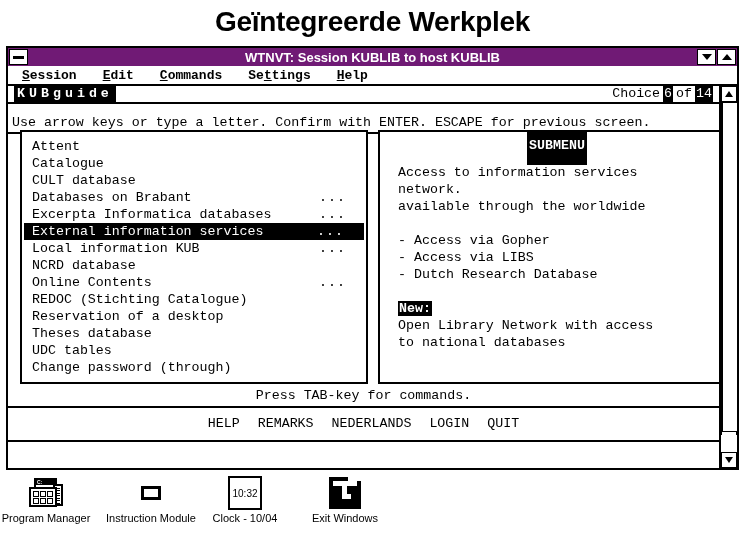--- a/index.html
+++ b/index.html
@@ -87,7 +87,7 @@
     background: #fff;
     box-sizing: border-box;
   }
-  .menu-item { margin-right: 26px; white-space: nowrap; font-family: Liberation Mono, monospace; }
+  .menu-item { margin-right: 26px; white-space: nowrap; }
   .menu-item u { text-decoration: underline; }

────

Problem to solve:
The number of lines in the data that hold "white" is all that should be given.

Response:
2